Types of Special Needs Trusts
This trust is funded with the disabled person’s own assets. When the beneficiary dies, any remaining funds in the Self-Settled Trust must be used to repay the state for any Medicaid benefits the person received during his or her lifetime. The advantage of this type of trust is that it allows the Trustee to conserve assets of the beneficiary while at the same time immediately qualifying the beneficiary for all public benefits for which the beneficiary can medically qualify. The disadvantage, of course, is that upon the beneficiary’s death any remaining funds will need to be used to pay off the Medicaid lien, and this can conflict with family wishes that the remaining money benefit family members, charities, etc.

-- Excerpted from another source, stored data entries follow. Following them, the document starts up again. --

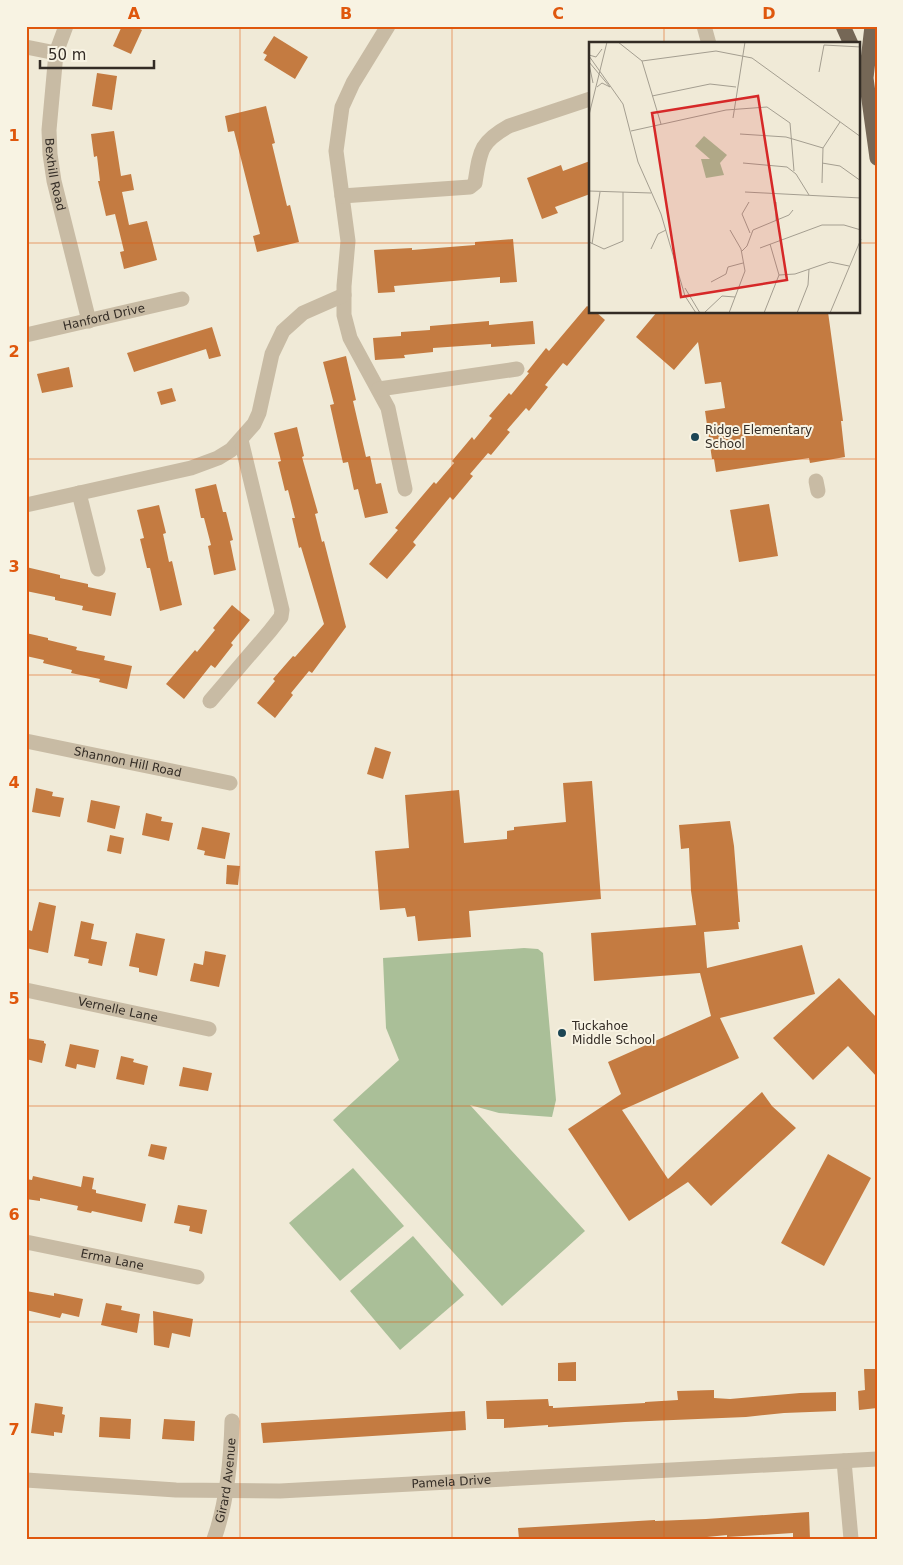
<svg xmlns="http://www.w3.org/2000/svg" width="903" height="1565" font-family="'DejaVu Sans',sans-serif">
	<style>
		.green { fill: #aabf98 }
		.building { fill: #c47b41 }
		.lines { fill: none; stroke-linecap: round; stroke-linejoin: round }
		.minor { stroke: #c8bba4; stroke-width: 15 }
		.major { stroke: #756756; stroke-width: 15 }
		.grid { fill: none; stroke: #df570d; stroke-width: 1; stroke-opacity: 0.55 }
		.poi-dot { fill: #1c4554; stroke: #f8f3e3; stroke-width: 2 }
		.labels { text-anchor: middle; stroke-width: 4; stroke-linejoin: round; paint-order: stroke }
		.street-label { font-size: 12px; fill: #332c25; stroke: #f8f3e3 }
		.poi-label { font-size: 12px; fill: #332c25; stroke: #f8f3e3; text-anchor: start }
		.inset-road { fill: none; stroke: #a49e90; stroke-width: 1 }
		.view { fill: #d62828; fill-opacity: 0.15; stroke: #d62828; stroke-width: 2.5 }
		.inset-edge { fill: none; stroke: #332c25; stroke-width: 2.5 }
		.neatline { fill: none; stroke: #df570d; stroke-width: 2 }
		.grid-label { font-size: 16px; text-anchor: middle; font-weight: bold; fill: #df570d }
	</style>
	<rect width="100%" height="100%" fill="#f0ead7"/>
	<g class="green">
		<polygon points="524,948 538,949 543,953 556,1100 552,1117 499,1113 470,1105 585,1231 502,1306 333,1120 399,1060 386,1028 383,958"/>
		<polygon points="353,1168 404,1226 340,1281 289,1223"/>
		<polygon points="413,1236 464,1295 400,1350 350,1291"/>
	</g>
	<g class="building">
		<polygon points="122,26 134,26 142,30 131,54 113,46"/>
		<polygon points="274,36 308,57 295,79 264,60 267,55 263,53"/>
		<polygon points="97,73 117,76 112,110 92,106"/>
		<polygon points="266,106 275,143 272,144 287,206 290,205 299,242 257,252 253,236 260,234 234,131 228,132 225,116"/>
		<polygon points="114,131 121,176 131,174 134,190 122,192 129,225 147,221 157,260 124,269 120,252 124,251 115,214 106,216 98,181 100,181 97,156 94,157 91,134"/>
		<polygon points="590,161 590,194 555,207 558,213 542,219 527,178 561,165 563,171"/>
		<polygon points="513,239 517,282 500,283 500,277 394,286 395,292 378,293 374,250 412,248 412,250 475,245 475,242"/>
		<polygon points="587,306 590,308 590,312 596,312 605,320 567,366 563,363 545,385 548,387 529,411 526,408 507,430 510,432 491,455 488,453 470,474 473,476 453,500 450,497 413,542 416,545 387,579 369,564 398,530 395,528 434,482 436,484 454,463 452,461 472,437 474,440 492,418 489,416 509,393 511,395 529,373 527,372 546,348 549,351"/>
		<polygon points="657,312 828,312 843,421 841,421 845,457 810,463 809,458 716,472 714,459 712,459 705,411 725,408 721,382 705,384 698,342 674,370 636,337"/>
		<polygon points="489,321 489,325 533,321 535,344 491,347 491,344 433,348 433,352 404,355 405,358 375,360 373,338 401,336 401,332 430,330 430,326"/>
		<polygon points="212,327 221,356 209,359 206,349 134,372 127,353"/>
		<polygon points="346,356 356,400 353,401 366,457 370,456 376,484 381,483 388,513 365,518 358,489 354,490 348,462 343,463 330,405 334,404 323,362"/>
		<polygon points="69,367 73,387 42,393 37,374"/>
		<polygon points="172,388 176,401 161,405 157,392"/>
		<polygon points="297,427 304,456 302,457 318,513 315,514 322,542 324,541 346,627 312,673 309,671 291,693 293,695 275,718 257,703 275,681 273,679 293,656 295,657 324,624 301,547 299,548 292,518 295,518 288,490 285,491 278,462 281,461 274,433"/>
		<polygon points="216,484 223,512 226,512 233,540 230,541 236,570 214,575 208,546 211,545 204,518 201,518 195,489"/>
		<polygon points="769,504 778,556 739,562 730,510"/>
		<polygon points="159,505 166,533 163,534 169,562 172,561 182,605 160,611 150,568 147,568 140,539 144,538 137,510"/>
		<polygon points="26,567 60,575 60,578 88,584 88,587 116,593 111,616 82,610 83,606 55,600 55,597 26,591"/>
		<polygon points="232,605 250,620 231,643 233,645 215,668 211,665 184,699 166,684 195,650 197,652 215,630 213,628"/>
		<polygon points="26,633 48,638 48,640 77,647 76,650 105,656 104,660 132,666 127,689 99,682 100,679 71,673 72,670 43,663 44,660 26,656"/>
		<polygon points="375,747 391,752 383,779 367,774"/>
		<polygon points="592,781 601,899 469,911 471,937 418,941 415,916 407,917 405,908 380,910 375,851 409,848 405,795 459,790 464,843 507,839 507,831 514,830 514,827 566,822 563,783"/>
		<polygon points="36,788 53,792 52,796 64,798 60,817 32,812"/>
		<polygon points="91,800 120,806 115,829 87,822"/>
		<polygon points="146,813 162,817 161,821 173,823 169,841 142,835"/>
		<polygon points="730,821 734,846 740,922 738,922 739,929 704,932 707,968 802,945 815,994 720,1018 739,1058 622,1110 668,1179 762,1092 772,1106 796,1128 711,1206 688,1182 629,1221 568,1129 621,1094 608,1062 711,1016 700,973 594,981 591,933 696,925 691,891 689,848 681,849 679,825"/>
		<polygon points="202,827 230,833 225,859 204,855 205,851 197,849"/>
		<polygon points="110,835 124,838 121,854 107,851"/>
		<polygon points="227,865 240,866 238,885 226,884"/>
		<polygon points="39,902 56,906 48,953 26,948 26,929 32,931"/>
		<polygon points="81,921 94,924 91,939 107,942 102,966 88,963 89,959 74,956"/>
		<polygon points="136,933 165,939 157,976 139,972 139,968 129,966"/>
		<polygon points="205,951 226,955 219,987 190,981 194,963 203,965"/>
		<polygon points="839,978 877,1018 877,1077 848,1046 813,1080 773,1038"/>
		<polygon points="26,1038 44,1041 44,1043 46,1044 42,1063 26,1059"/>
		<polygon points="70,1044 99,1050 95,1068 77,1064 76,1069 65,1066"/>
		<polygon points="121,1056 134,1059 133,1062 148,1066 144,1085 116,1079"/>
		<polygon points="183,1067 212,1073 208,1091 179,1086"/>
		<polygon points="151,1144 167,1147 164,1160 148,1156"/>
		<polygon points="828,1154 871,1178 824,1266 781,1243"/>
		<polygon points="33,1176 81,1187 83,1176 94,1178 92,1189 96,1190 96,1193 146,1204 142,1222 92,1211 91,1213 77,1210 78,1206 40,1198 40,1201 26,1199 26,1179 32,1180"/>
		<polygon points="178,1205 207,1210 202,1234 189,1231 190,1226 174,1223"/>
		<polygon points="26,1291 54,1296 54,1293 83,1299 79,1317 62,1313 60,1318 26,1310"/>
		<polygon points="106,1303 122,1306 121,1310 140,1314 137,1333 101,1325"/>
		<polygon points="153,1311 193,1319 190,1337 172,1333 169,1348 154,1345"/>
		<polygon points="576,1362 576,1381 558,1381 558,1363"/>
		<polygon points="864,1369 877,1369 877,1408 859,1410 858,1391 865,1390"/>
		<polygon points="714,1390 714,1398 730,1399 800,1393 836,1392 836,1411 784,1413 746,1417 625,1422 548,1427 548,1425 504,1428 504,1419 487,1419 486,1401 548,1399 549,1406 553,1406 553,1408 645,1403 645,1402 678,1400 677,1391"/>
		<polygon points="35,1403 63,1407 62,1414 65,1415 62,1433 54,1432 54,1436 31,1433"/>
		<polygon points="465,1411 466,1430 263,1443 261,1423"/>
		<polygon points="100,1417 131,1419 130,1439 99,1437"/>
		<polygon points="164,1419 195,1421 194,1441 162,1439"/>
		<polygon points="809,1512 810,1539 793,1539 793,1533 727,1537 727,1535 687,1539 519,1539 518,1528 655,1520 655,1521 706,1519"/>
	</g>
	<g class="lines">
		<g class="minor">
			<path id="s1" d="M66,26l-10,27 -7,77 1,24 4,27 35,140"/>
			<polyline points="388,26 353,83 342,107 336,151 348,241 344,286 344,315 350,338 388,408 405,489"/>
			<polyline points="704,26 709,44"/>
			<polyline points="26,47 56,53"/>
			<path d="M342,196l128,-9 5,-4c5,-32 5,-41 34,-57l81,-27"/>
			<path id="s2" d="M26,335l156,-36"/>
			<polyline points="379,389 517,369"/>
			<polyline points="816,481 818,491"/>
			<polyline points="79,493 98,569"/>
			<polyline points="26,505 191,468 218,458 231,450 254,424 259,413 272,354 283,331 303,313 344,295"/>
			<polyline points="210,701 270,631 281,617 282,610 241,440"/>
			<path id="s3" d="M26,741l204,42"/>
			<path id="s4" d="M26,990l183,39"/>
			<path id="s5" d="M26,1242l171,35"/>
			<polyline points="844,1461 851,1539"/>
			<path id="s6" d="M26,1480l150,10 104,1 597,-32"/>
			<path id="s7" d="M214,1539c13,-36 17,-80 18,-118"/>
		</g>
		<g class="major">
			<polyline points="843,26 851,44"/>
			<polyline points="872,26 866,78 877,158"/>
		</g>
	</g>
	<path class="grid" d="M240,26v1513M452,26v1513M664,26v18M26,243h564M859,243h18M664,312v1227M26,459h851M26,675h851M26,890h851M26,1106h851M26,1322h851"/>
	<g class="poi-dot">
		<circle cx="695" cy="437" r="5"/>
		<circle cx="562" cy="1033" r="5"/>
	</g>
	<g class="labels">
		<g class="street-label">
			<text dy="4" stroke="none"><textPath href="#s1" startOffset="151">Bexhill Road</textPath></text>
			<text dy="4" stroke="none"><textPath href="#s2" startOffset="80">Hanford Drive</textPath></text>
			<text dy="4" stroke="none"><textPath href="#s3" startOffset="104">Shannon Hill Road</textPath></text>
			<text dy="4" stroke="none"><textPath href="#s4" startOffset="94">Vernelle Lane</textPath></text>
			<text dy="4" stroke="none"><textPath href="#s5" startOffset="88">Erma Lane</textPath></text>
			<text dy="4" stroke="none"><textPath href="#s7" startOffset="60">Girard Avenue</textPath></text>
			<text dy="4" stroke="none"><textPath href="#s6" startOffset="426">Pamela Drive</textPath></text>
		</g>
		<g class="poi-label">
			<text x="705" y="434">Ridge Elementary<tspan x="705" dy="14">School</tspan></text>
			<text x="572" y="1030">Tuckahoe<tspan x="572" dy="14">Middle School</tspan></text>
		</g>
	</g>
	<g transform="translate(589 42)">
		<rect width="271" height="271" fill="#f0ead7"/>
		<path d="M115,94l23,19 -7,8 4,12 -18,3 -5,-19h9l-15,-13z" fill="#aabf98"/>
		<path class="inset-road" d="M29,0l24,19 74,-10 36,7 109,79M0,13l7,2 6,-8M0,14l34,48 15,58 23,52 24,82 11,17M53,19l19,63M0,20l21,25M0,22l4,19M230,30l5,-27 37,2M8,45l5,-4 8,4M63,54l58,-12 26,3M0,73l18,-73M144,76l12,-76M42,89l95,-21 41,-3 23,16 4,48M151,92l46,3 37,11M154,121l44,4 9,7 13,21M233,121l18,3 21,15M233,141l1,-35 17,-26M0,149l62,2M156,150l116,6M160,160l-7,12 8,19M187,179v-19M0,200l15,7 19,-8v-49M3,202l8,-52M171,206l62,-23h22l17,5M62,207l7,-15 8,-4M152,210l6,-6 6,-16 36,-15 4,-5M190,233l16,-1 35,-12 19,4M122,240l15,-8 2,-7 15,-4M96,246l15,25M115,271l18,-17 13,1M140,271l16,-42 -4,-22 -11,-19M175,271l15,-38 -9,-31M208,271l11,-28 1,-16M241,271l31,-74"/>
		<path class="view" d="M169,54l29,184 -106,17 -29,-184z"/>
		<rect width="271" height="271" class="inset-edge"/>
	</g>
	<rect width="903" height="1565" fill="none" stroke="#f8f3e3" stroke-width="55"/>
	<path d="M40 60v8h114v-8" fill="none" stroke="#332c25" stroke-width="2.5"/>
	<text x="48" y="60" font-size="15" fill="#332c25" stroke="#f8f3e3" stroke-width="4" paint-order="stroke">50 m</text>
	<rect x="28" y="28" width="848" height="1510" class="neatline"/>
	<g class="grid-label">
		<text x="134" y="19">A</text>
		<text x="346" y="19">B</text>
		<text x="558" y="19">C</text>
		<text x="769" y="19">D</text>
		<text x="14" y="141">1</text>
		<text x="14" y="357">2</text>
		<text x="14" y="572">3</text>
		<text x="14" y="788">4</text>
		<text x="14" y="1004">5</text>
		<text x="14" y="1220">6</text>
		<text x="14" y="1435">7</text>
	</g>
</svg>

This trust is funded with assets from someone other than the beneficiary, such as a parent, and can be created by will, revocable living trust, or as a stand alone trust. A Third-Party Special Needs Trust cannot hold property belonging to the disabled beneficiary. Such property must be placed in a Self-Settled Special Needs Trust.The benefit of this type of special needs trust is that if funds remain following the death of the disabled person, they are distributed to the remainder beneficiaries.
Basic Rules of Special Needs Trusts
A Special Needs Trust is intended to supplement, rather than replace government benefits. It is vitally important that this type of trust be properly drafted by an experienced attorney. Although requirements may vary according to state law and the type of Special Needs Trust being established, here are some of the rules that apply to Special Needs Trusts in general:
- Generally, only a parent, grandparent, legal guardian, or court can establish a Special Needs Trust.
- Funds in the Special Needs Trust may not be available to the disabled beneficiary.
- The beneficiary cannot revoke the trust.
- The beneficiary must be considered disabled under SSI criteria.
- Distributions cannot be made directly to the beneficiary.
- Special Needs Trusts may be established as part of a will (known as a testamentary trust) or during the creator’s lifetime (known as a living or inter vivos trust).
- Special needs trusts can hold an unlimited amount of funds. Third-party special needs trusts assets can be added to at any time, while additional funds may be added to a self-settled special needs trust as long as the beneficiary is under the age of 65.